Flamingo Finance has launched the FUSD stablecoin on Neo N3 TestNet ahead of its tentative MainNet launch in early 2023. The FUSD stablecoin will be modeled after MakerDAO’s DAI token, which uses over-collateralization of digital assets to ensure its peg is held to US $1. In parallel, the team is also working on a margin maintenance bot to help an FUSD loan maintain its collateral value before liquidating the Vault.

Stablecoins are designed to maintain a consistent price, typically $1, and can enable users to generate yield on a digital asset while potentially alleviating adverse effects from market volatility. At the time of press, the Neo blockchain only supports one stablecoin – a wrapped version of the Tether stablecoin, fUSDT, which is backed 1:1 by the US Dollar. Instead of a fiat-backed stablecoin, digital assets will overcollateralize FUSD, the first native stablecoin on Neo N3.

Source: Flamingo Finance

To mint FUSD, a user must open a Vault with FLUND, bNEO, or fWBTC. Users can mint FUSD up to a loan-to-value of 35% of the collateral tokens’ value (i.e., an equivalent of $1,000 of FLUND can mint up to $350 of FUSD). If the market value of the underlying assets increases, the LTV will decrease (and vice versa). At any point, Vault owners can withdraw any underlying collateral provided the LTV doesn’t exceed 35%. Users who want to withdraw the initial underlying collateral will need to repay all the outstanding minted FUSD and the interest it has accrued.

Each “loan” can only be backed by one type of underlying digital asset. If a user wants to mint FUSD using different tokens, then a separate loan will need to be created for each asset. This also means that existing loans backed by different underlying assets can’t be merged together.

Source: Flamingo Finance

Much like a loan in traditional finance, once the user has minted FUSD, they will pay a fixed annual interest rate. When the user exits their initial FUSD position, they’ll have to redeem the value of the initial mint and pay the additional interest to reclaim ownership of the underlying collateral tokens.

For example, if a user mints 100 FUSD using FLUND tokens as collateral, after a year, the wallet will have 100 FUSD plus an additional 6 FUSD in interest to pay back in order to access the FLUND initially provided for collateral. If the user doesn’t redeem after a year, they are then incurring interest at 6% on 106 FUSD.

The initial interest rates will be 4% for bNEO, and 6% for FLUND and fWBTC.

Users can request TestNet fWBTC, bNEO, and GAS assets from the #testnet-funds channel in the official Flamingo Finance Discord server to test the front-end. The testing phase will run until the MainNet launch of FUSD in early 2023, and users are encouraged to provide feedback and report any bugs to the Flamingo team.

Margin Maintenance Bot

Alongside minting FUSD with bNEO, FLUND, or fWBTC collateral, users can also utilize a bot to perform margin maintenance on active Vaults. If the LTV of a Vault exceeds 40% due to market movements of the underlying asset, then other users can transfer FUSD to that Vault and repay some of the loan. A maintainer can pay up to 50% of the outstanding FUSD on a Vault’s loan, and earn a 5% bonus on the underlying asset they’ve purchased.

Using the previous figures, for example, assume User A mints 350 FUSD initially backed by $1,000 equivalent of FLUND. Then let’s say the value of the FLUND collateral decreases by 50%, so the initial 350 FUSD is now backed by just $500 of FLUND. In this case, the LTV is now 70%. User B can act as a margin maintainer and send 175 FUSD to User A’s Vault to partially repay the loan, and receive $175 equivalent of FLUND and a 5% bonus, totaling $183.75 equivalent of FLUND.

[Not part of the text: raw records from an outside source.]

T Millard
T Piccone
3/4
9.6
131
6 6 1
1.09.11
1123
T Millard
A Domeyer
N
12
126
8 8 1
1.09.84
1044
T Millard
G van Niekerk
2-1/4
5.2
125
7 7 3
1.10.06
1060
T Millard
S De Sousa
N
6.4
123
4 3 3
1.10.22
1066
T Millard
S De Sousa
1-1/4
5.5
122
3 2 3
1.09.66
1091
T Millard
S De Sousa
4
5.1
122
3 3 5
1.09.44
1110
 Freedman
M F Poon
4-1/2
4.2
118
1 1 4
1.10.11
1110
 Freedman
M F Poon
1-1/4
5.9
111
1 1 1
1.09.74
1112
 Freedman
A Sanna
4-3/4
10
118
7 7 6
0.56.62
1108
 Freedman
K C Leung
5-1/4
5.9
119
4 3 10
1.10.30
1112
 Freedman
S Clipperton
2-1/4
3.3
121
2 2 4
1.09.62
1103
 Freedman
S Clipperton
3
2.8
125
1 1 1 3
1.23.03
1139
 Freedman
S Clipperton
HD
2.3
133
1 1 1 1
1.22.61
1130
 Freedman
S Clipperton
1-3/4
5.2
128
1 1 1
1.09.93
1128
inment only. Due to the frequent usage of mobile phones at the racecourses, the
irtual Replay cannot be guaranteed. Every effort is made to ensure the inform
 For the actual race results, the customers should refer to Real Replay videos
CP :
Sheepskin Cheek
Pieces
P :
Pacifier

As a rebalancing tactic, the margin maintainer pays down the loan in FUSD, essentially purchasing the underlying collateral from the Vault at depressed prices. This reduces the amount of collateral backing the loan while simultaneously providing the Vault with FUSD to bring it closer to parity with the 35% LTV benchmark.

When User A’s Vault incurs margin maintenance, they will pay an 8% penalty fee. For example, when User B sends 175 FUSD to User A’s Vault, 92% (161 FUSD) will be deducted from the Vault and look like a repayment to lower the LTV. The Flamingo Lend module will keep the remaining 8% (14 FUSD), of which 33.33% will be distributed to FLUND, the Security Fund, and the LRB Fund.

Following the pivot of the Lyrebird project, post-Terra collapse, the LRB Fund is designed to ensure that LRB and USDL token holders will benefit from the adoption of FUSD. The LRB Fund will accrue interest on fees from minting and burning FUSD, as well as FUSD liquidations. LRB token holders can claim access to the LRB Fund determined by the amount of their LRB holdings. After the first two years, the LRB Fund will no longer receive any of the fees, and its 33.33% portion of the Vault liquidation penalty fees will be directed toward FLUND.

Looking forward, the team intends to publish the code for the margin maintenance bot, which users will also be able to test.